━━━━━ Material shown ━━━━━

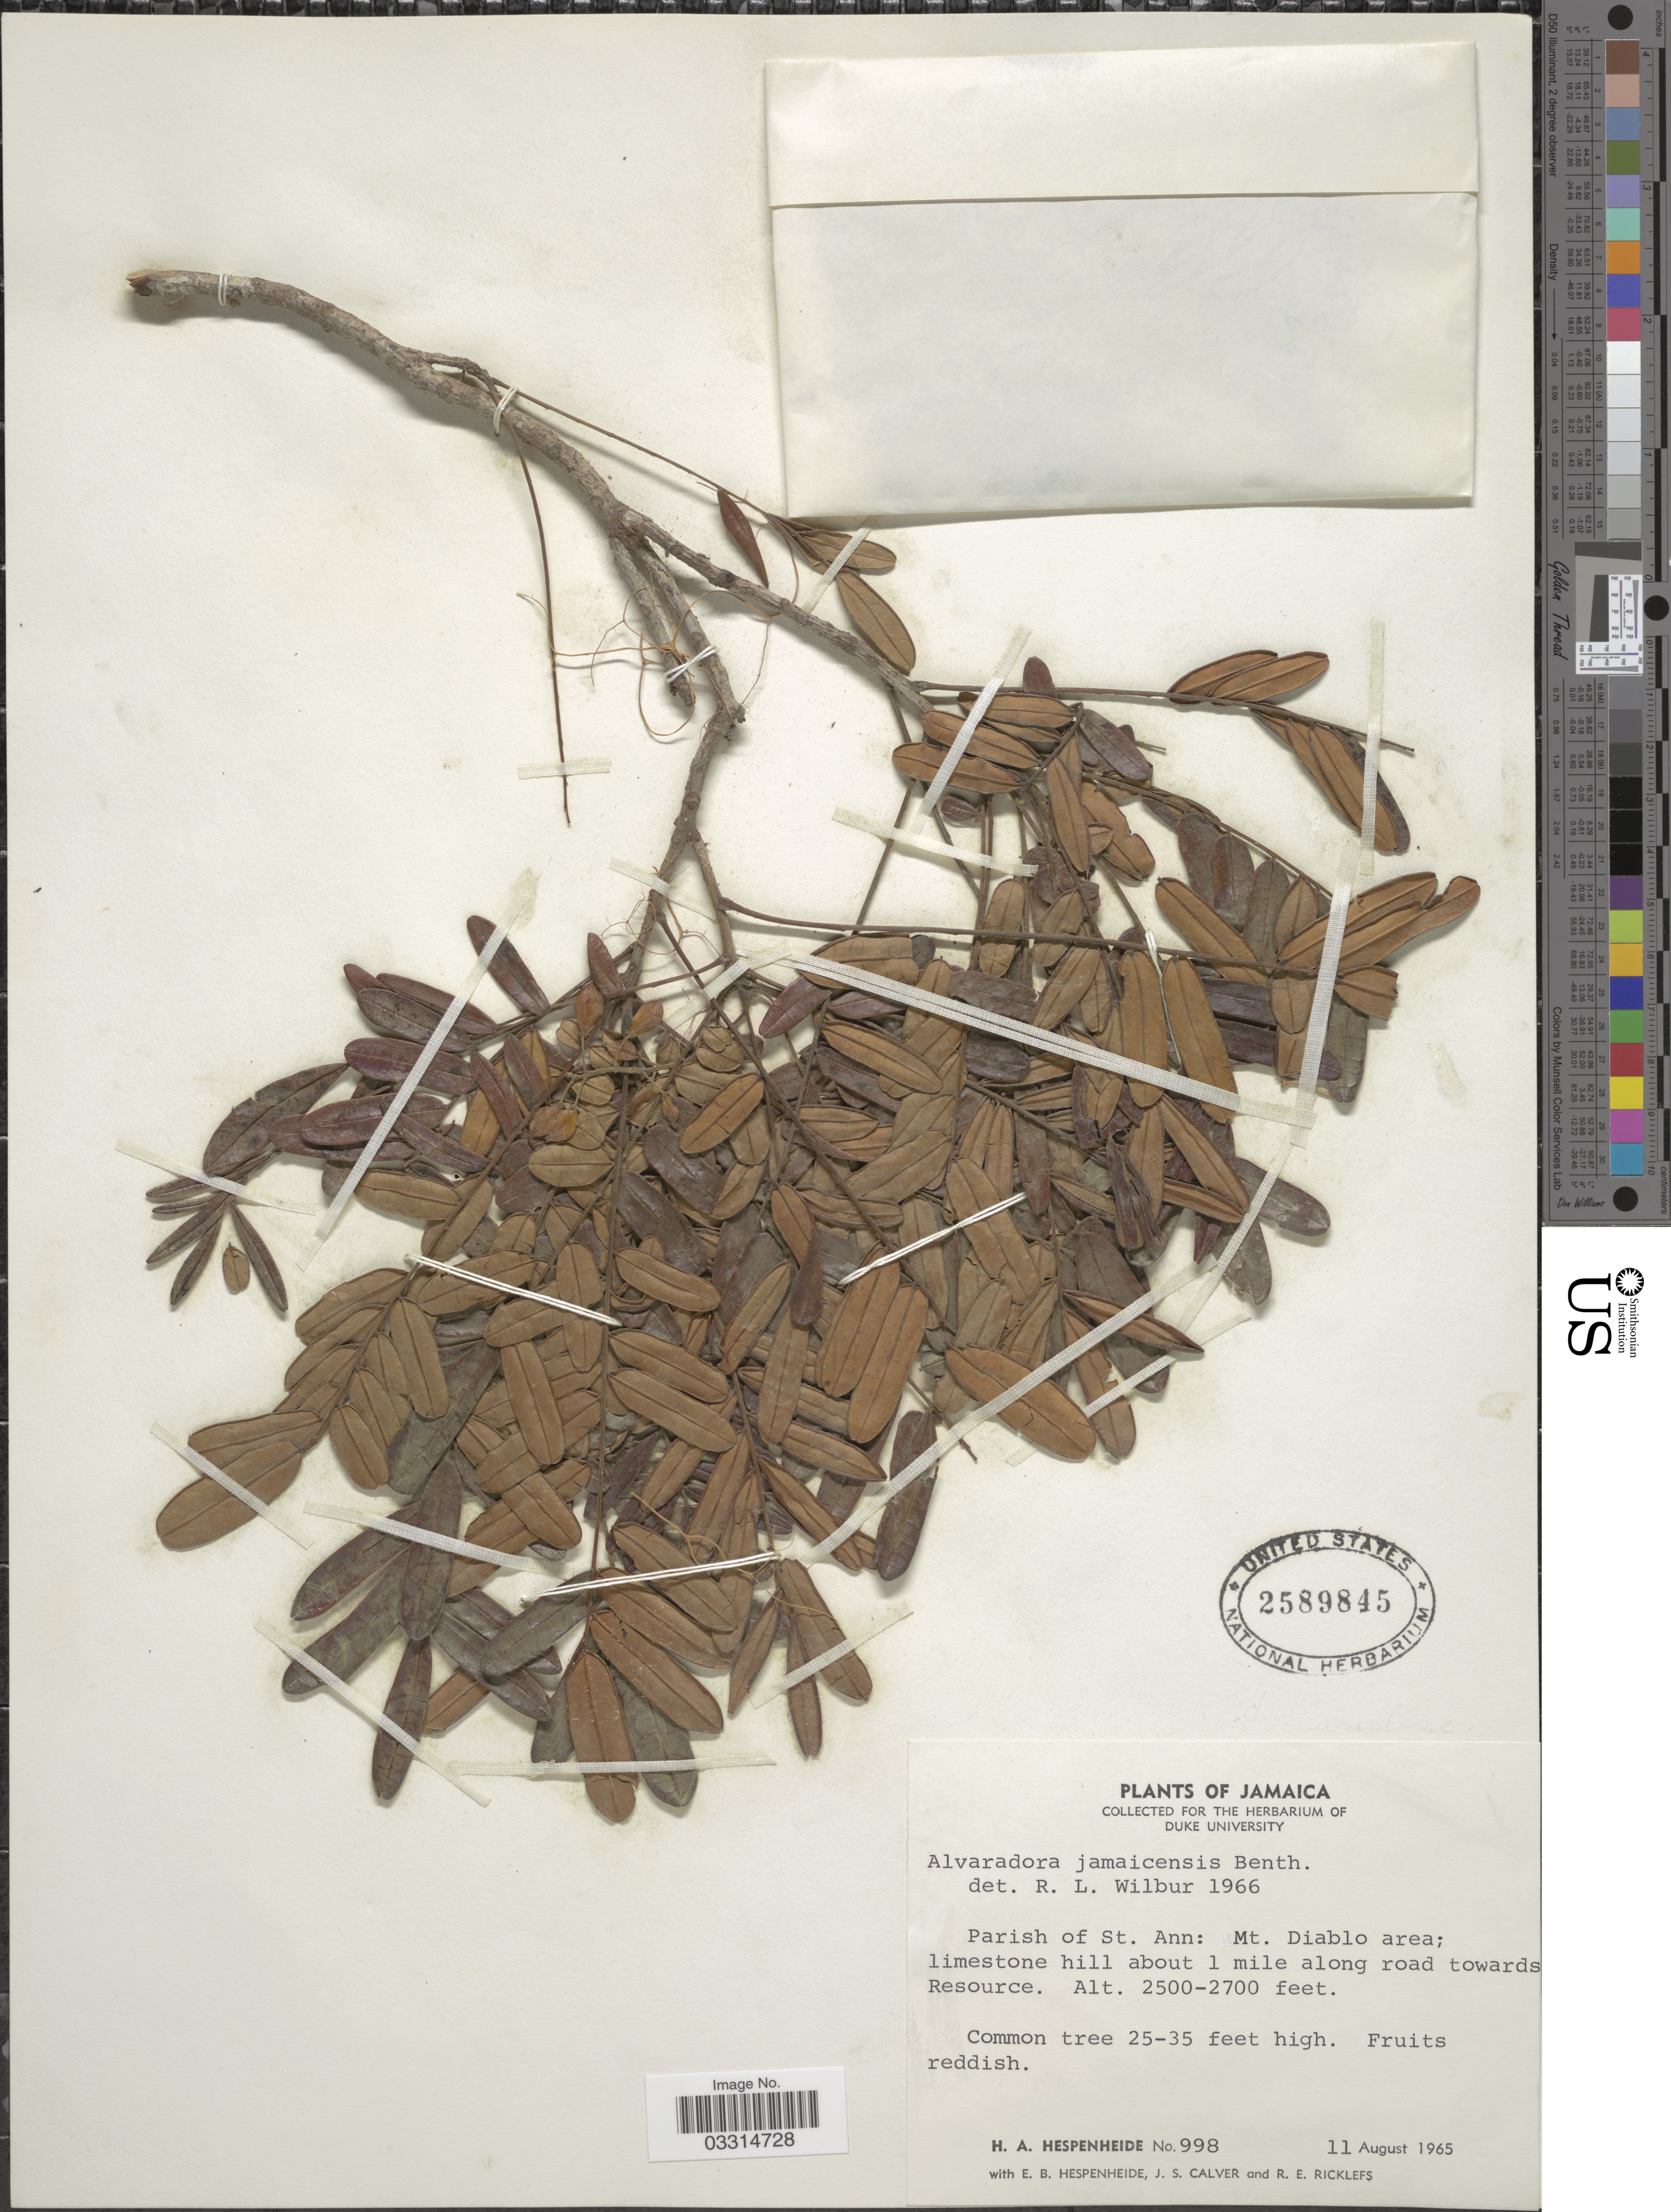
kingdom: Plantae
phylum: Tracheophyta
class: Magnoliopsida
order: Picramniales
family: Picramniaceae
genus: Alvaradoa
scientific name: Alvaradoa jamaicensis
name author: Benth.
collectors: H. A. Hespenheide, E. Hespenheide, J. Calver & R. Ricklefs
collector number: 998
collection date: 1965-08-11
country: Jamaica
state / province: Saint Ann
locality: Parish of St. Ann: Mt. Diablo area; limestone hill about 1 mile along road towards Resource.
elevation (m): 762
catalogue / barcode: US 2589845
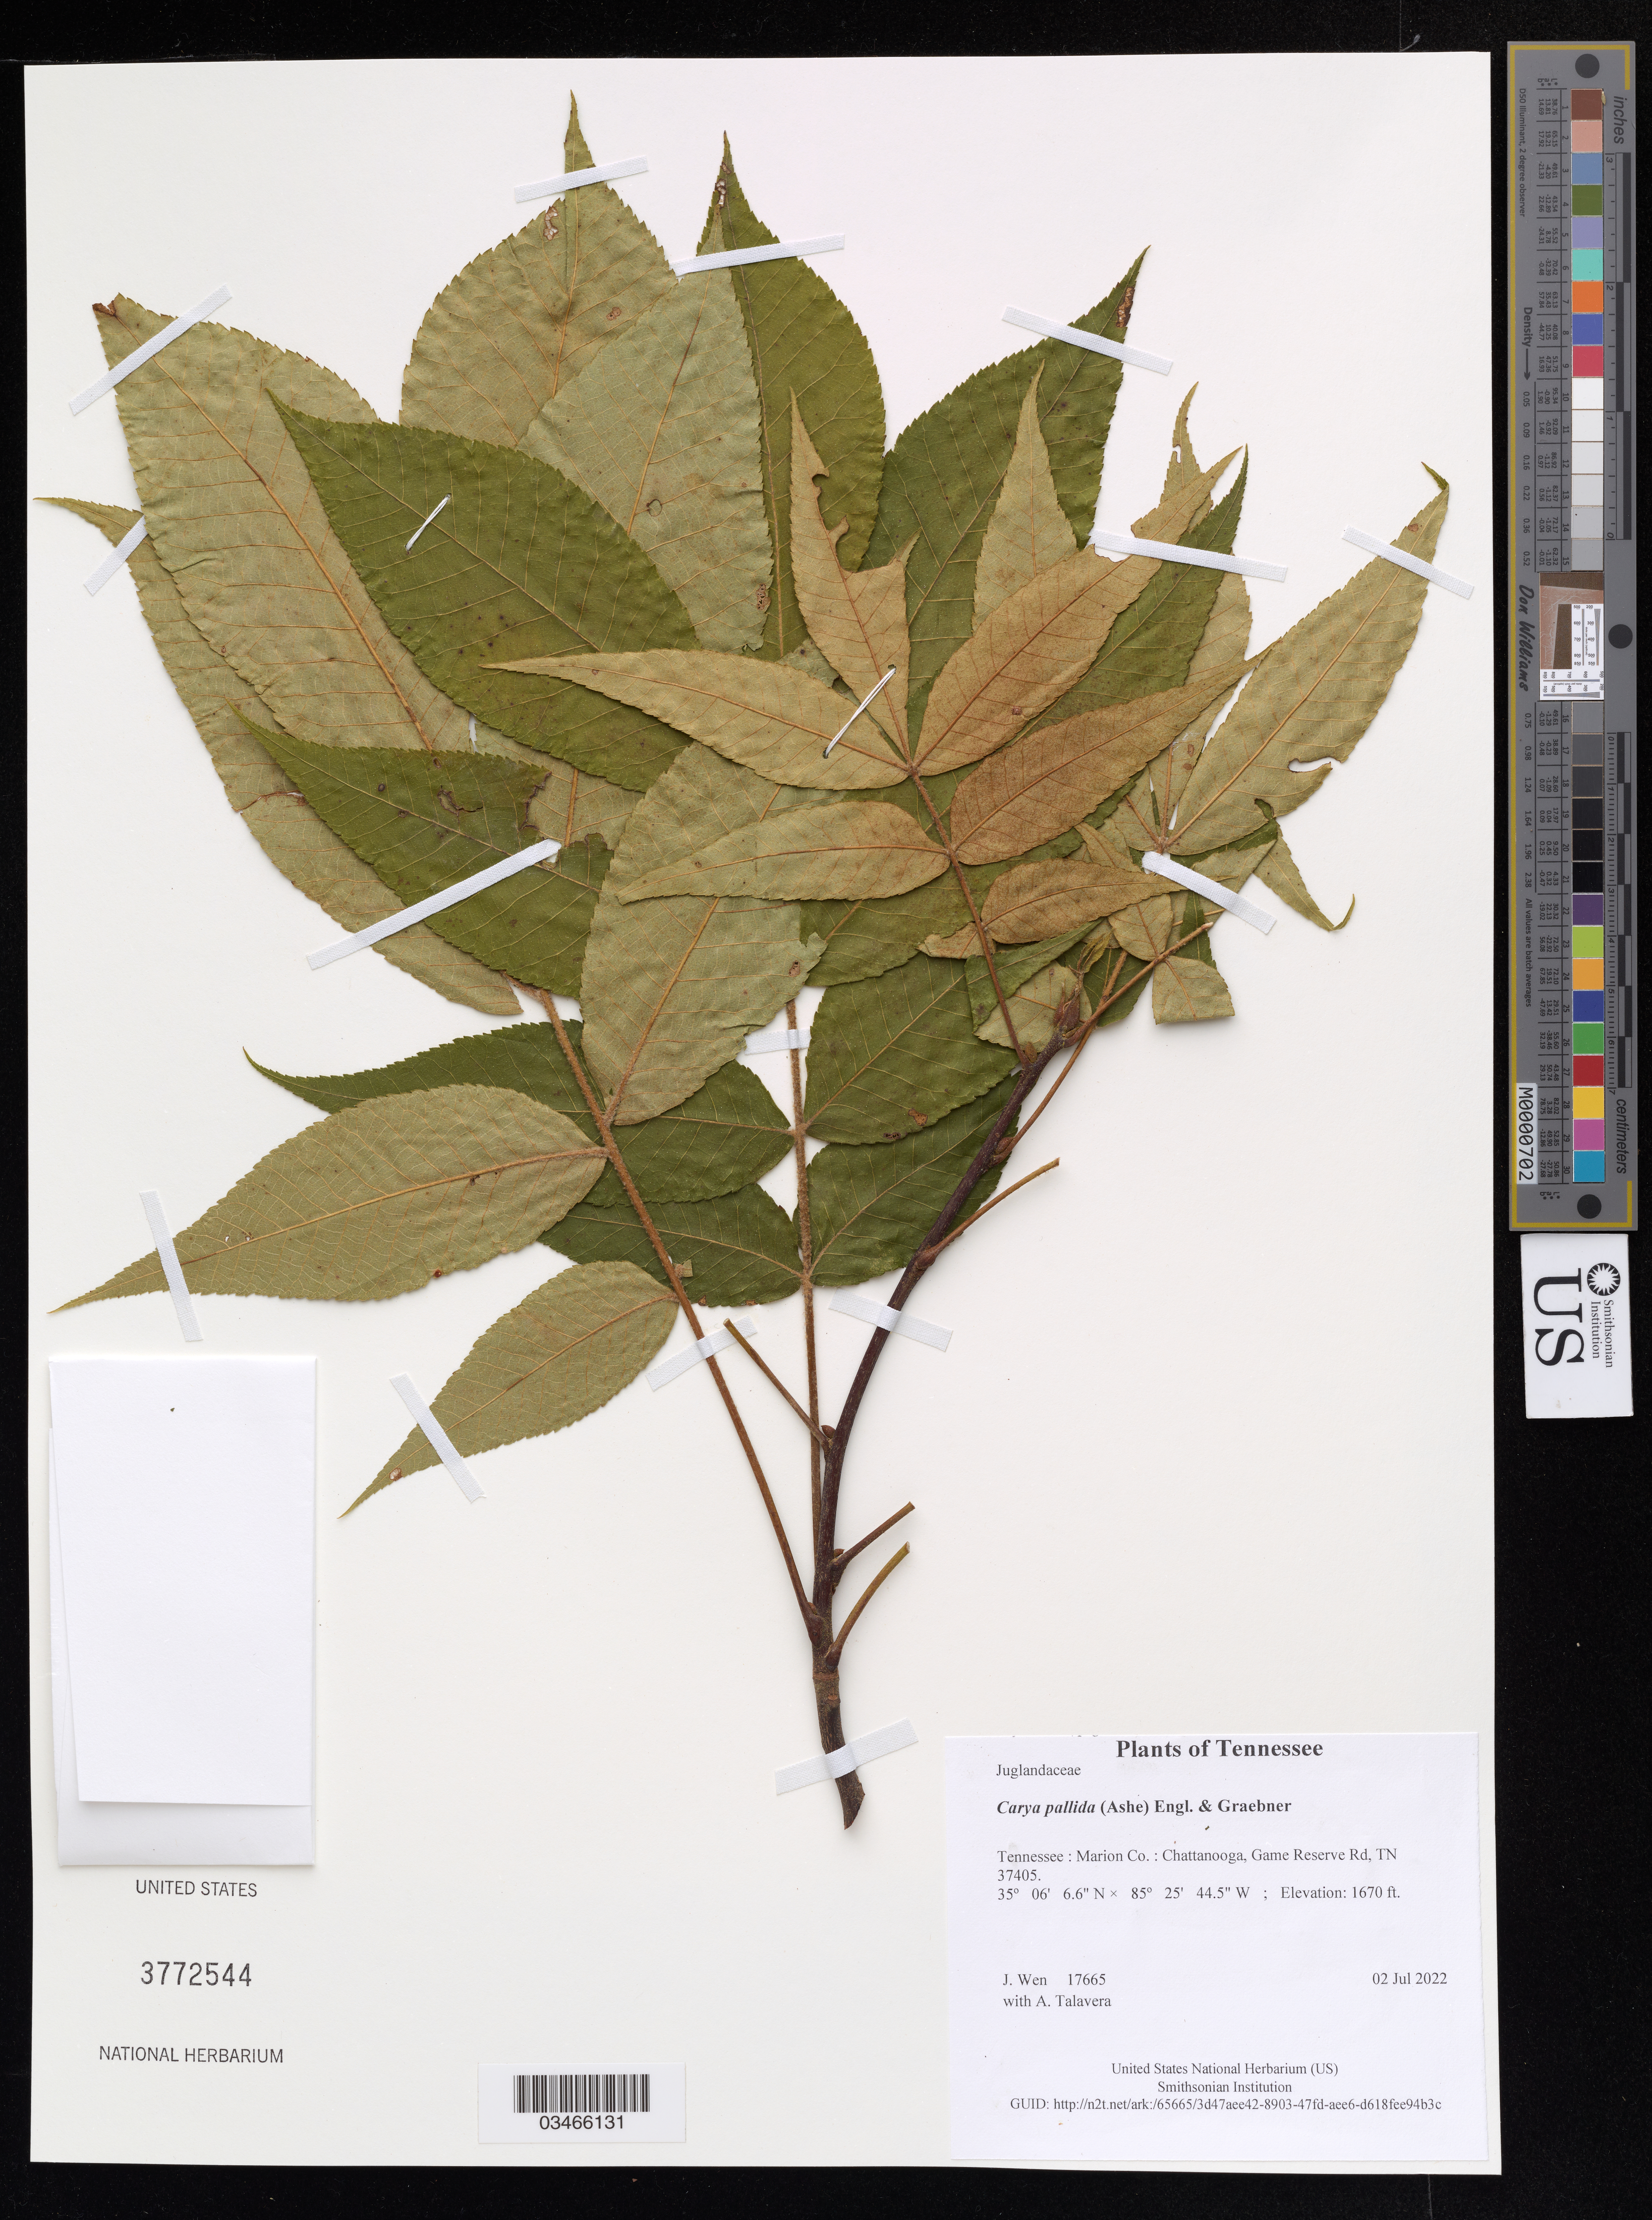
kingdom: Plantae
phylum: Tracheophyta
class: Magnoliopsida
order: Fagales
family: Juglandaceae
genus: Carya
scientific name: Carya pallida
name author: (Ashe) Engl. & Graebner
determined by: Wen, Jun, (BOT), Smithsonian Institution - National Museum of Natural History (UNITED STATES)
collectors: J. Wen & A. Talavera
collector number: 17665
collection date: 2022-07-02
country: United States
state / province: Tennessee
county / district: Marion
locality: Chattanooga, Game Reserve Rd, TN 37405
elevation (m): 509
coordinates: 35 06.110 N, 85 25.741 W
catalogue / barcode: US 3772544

━━━━━

— Your task —
Copy out the listing lines starting at the one containing "name author: Benth." and ending at the one containing "state / province: Saint Ann", including both, with no changes.

— Result of this task —
name author: Benth.
collectors: H. A. Hespenheide, E. Hespenheide, J. Calver & R. Ricklefs
collector number: 998
collection date: 1965-08-11
country: Jamaica
state / province: Saint Ann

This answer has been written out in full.